● PROBLEM DESCRIPTION:
Return exactly the lines of the records below, starting at the line that contains "#56, estimate: 1 -> 16" and ending at the line that contains "プロフィール閲覧、編集画面追加, status: 処理中 -> 完了", with both of those lines kept.

Edit difference data:
==============================
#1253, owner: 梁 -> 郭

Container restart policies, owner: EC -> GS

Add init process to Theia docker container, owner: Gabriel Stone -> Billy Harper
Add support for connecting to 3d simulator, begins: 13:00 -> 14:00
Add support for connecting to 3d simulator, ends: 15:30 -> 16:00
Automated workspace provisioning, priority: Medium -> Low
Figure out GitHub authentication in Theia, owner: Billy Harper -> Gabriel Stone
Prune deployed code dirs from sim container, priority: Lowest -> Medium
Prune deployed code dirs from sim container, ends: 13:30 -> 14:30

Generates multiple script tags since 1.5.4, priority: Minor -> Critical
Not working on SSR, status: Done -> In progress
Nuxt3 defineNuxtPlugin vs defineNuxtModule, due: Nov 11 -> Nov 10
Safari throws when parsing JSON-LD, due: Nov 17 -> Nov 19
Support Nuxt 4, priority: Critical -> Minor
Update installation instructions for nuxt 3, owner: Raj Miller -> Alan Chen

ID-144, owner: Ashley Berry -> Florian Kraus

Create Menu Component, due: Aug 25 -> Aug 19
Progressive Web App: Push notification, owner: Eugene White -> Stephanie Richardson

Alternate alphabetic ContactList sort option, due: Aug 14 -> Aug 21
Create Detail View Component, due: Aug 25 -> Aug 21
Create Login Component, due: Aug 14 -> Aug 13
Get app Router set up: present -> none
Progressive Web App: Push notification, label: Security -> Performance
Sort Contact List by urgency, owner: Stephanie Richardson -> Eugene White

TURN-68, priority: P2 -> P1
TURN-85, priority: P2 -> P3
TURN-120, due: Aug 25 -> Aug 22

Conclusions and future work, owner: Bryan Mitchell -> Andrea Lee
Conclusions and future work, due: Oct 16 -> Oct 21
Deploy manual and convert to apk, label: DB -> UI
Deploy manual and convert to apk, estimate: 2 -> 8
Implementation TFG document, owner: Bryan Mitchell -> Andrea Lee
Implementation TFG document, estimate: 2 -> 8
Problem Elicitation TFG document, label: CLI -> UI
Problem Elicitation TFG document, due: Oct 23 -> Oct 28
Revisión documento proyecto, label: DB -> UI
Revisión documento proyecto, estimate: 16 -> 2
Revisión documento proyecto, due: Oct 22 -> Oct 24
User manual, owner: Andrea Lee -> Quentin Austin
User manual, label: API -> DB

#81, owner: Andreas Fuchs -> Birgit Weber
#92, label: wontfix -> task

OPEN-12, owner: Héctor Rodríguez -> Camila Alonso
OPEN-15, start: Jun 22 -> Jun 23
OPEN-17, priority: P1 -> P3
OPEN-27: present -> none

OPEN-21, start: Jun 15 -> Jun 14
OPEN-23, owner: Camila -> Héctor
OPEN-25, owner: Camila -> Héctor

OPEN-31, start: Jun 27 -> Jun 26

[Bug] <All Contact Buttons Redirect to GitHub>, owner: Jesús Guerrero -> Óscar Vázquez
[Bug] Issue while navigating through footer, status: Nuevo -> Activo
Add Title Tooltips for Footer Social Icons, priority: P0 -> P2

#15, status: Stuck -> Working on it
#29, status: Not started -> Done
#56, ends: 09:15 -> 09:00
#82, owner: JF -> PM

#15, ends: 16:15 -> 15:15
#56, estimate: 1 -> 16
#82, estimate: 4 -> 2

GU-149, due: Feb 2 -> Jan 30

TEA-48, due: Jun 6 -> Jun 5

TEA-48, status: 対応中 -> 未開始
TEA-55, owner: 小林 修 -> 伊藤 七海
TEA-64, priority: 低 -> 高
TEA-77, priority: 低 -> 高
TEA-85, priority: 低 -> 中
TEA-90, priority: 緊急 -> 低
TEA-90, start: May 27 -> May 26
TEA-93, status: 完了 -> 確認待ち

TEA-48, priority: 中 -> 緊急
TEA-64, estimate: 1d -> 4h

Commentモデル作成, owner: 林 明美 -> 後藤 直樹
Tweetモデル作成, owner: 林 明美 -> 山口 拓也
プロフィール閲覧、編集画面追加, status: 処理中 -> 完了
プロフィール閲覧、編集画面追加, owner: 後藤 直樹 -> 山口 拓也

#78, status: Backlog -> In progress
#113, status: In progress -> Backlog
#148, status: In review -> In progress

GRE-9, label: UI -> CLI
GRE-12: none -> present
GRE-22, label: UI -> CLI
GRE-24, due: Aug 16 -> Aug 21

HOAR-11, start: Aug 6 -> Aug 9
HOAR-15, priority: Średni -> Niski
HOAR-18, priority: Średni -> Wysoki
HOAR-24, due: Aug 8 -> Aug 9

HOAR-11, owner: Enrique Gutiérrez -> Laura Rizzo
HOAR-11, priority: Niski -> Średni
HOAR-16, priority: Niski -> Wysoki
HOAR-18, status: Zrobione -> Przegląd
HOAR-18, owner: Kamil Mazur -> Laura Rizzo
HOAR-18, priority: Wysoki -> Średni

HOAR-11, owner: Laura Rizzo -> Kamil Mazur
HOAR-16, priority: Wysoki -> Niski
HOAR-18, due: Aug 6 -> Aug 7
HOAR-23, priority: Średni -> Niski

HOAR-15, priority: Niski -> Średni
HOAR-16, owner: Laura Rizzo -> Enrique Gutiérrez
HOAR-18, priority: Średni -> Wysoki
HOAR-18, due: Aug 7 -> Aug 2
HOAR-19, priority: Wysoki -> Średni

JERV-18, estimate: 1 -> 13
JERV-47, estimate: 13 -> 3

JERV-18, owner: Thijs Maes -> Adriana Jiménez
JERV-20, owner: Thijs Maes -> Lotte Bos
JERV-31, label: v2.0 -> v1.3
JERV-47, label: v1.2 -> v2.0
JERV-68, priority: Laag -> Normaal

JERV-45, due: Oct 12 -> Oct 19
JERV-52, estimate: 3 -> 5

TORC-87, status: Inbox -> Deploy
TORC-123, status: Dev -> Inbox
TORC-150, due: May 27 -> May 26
==============================
● RESPONSE BELOW:
#56, estimate: 1 -> 16
#82, estimate: 4 -> 2

GU-149, due: Feb 2 -> Jan 30

TEA-48, due: Jun 6 -> Jun 5

TEA-48, status: 対応中 -> 未開始
TEA-55, owner: 小林 修 -> 伊藤 七海
TEA-64, priority: 低 -> 高
TEA-77, priority: 低 -> 高
TEA-85, priority: 低 -> 中
TEA-90, priority: 緊急 -> 低
TEA-90, start: May 27 -> May 26
TEA-93, status: 完了 -> 確認待ち

TEA-48, priority: 中 -> 緊急
TEA-64, estimate: 1d -> 4h

Commentモデル作成, owner: 林 明美 -> 後藤 直樹
Tweetモデル作成, owner: 林 明美 -> 山口 拓也
プロフィール閲覧、編集画面追加, status: 処理中 -> 完了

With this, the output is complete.